## Information supplied
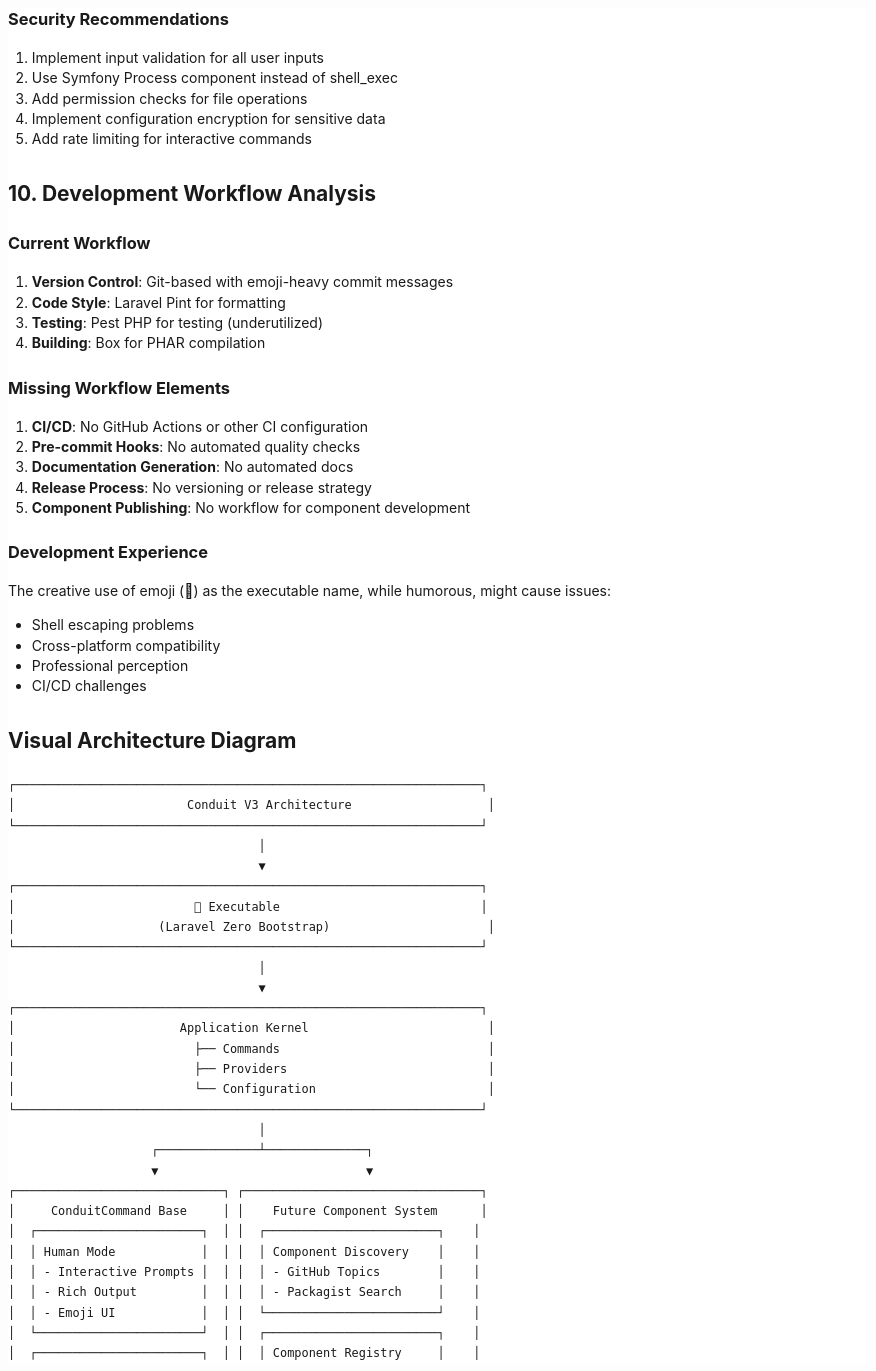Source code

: ### Security Recommendations
1. Implement input validation for all user inputs
2. Use Symfony Process component instead of shell_exec
3. Add permission checks for file operations
4. Implement configuration encryption for sensitive data
5. Add rate limiting for interactive commands

## 10. Development Workflow Analysis

### Current Workflow
1. **Version Control**: Git-based with emoji-heavy commit messages
2. **Code Style**: Laravel Pint for formatting
3. **Testing**: Pest PHP for testing (underutilized)
4. **Building**: Box for PHAR compilation

### Missing Workflow Elements
1. **CI/CD**: No GitHub Actions or other CI configuration
2. **Pre-commit Hooks**: No automated quality checks
3. **Documentation Generation**: No automated docs
4. **Release Process**: No versioning or release strategy
5. **Component Publishing**: No workflow for component development

### Development Experience
The creative use of emoji (💩) as the executable name, while humorous, might cause issues:
- Shell escaping problems
- Cross-platform compatibility
- Professional perception
- CI/CD challenges

## Visual Architecture Diagram

```
┌─────────────────────────────────────────────────────────────────┐
│                        Conduit V3 Architecture                   │
└─────────────────────────────────────────────────────────────────┘
                                   │
                                   ▼
┌─────────────────────────────────────────────────────────────────┐
│                         💩 Executable                            │
│                    (Laravel Zero Bootstrap)                      │
└─────────────────────────────────────────────────────────────────┘
                                   │
                                   ▼
┌─────────────────────────────────────────────────────────────────┐
│                       Application Kernel                         │
│                         ├── Commands                             │
│                         ├── Providers                            │
│                         └── Configuration                        │
└─────────────────────────────────────────────────────────────────┘
                                   │
                    ┌──────────────┴──────────────┐
                    ▼                             ▼
┌─────────────────────────────┐ ┌─────────────────────────────────┐
│     ConduitCommand Base     │ │    Future Component System      │
│  ┌───────────────────────┐  │ │  ┌────────────────────────┐    │
│  │ Human Mode            │  │ │  │ Component Discovery    │    │
│  │ - Interactive Prompts │  │ │  │ - GitHub Topics        │    │
│  │ - Rich Output         │  │ │  │ - Packagist Search     │    │
│  │ - Emoji UI            │  │ │  └────────────────────────┘    │
│  └───────────────────────┘  │ │  ┌────────────────────────┐    │
│  ┌───────────────────────┐  │ │  │ Component Registry     │    │
```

## What you should do
Which lines above run from the one containing "4. Implement configuration" to the one containing "5. **Component Publishing**: No"? Give them again exactly, both ends included.

## Output for this task
4. Implement configuration encryption for sensitive data
5. Add rate limiting for interactive commands

## 10. Development Workflow Analysis

### Current Workflow
1. **Version Control**: Git-based with emoji-heavy commit messages
2. **Code Style**: Laravel Pint for formatting
3. **Testing**: Pest PHP for testing (underutilized)
4. **Building**: Box for PHAR compilation

### Missing Workflow Elements
1. **CI/CD**: No GitHub Actions or other CI configuration
2. **Pre-commit Hooks**: No automated quality checks
3. **Documentation Generation**: No automated docs
4. **Release Process**: No versioning or release strategy
5. **Component Publishing**: No workflow for component development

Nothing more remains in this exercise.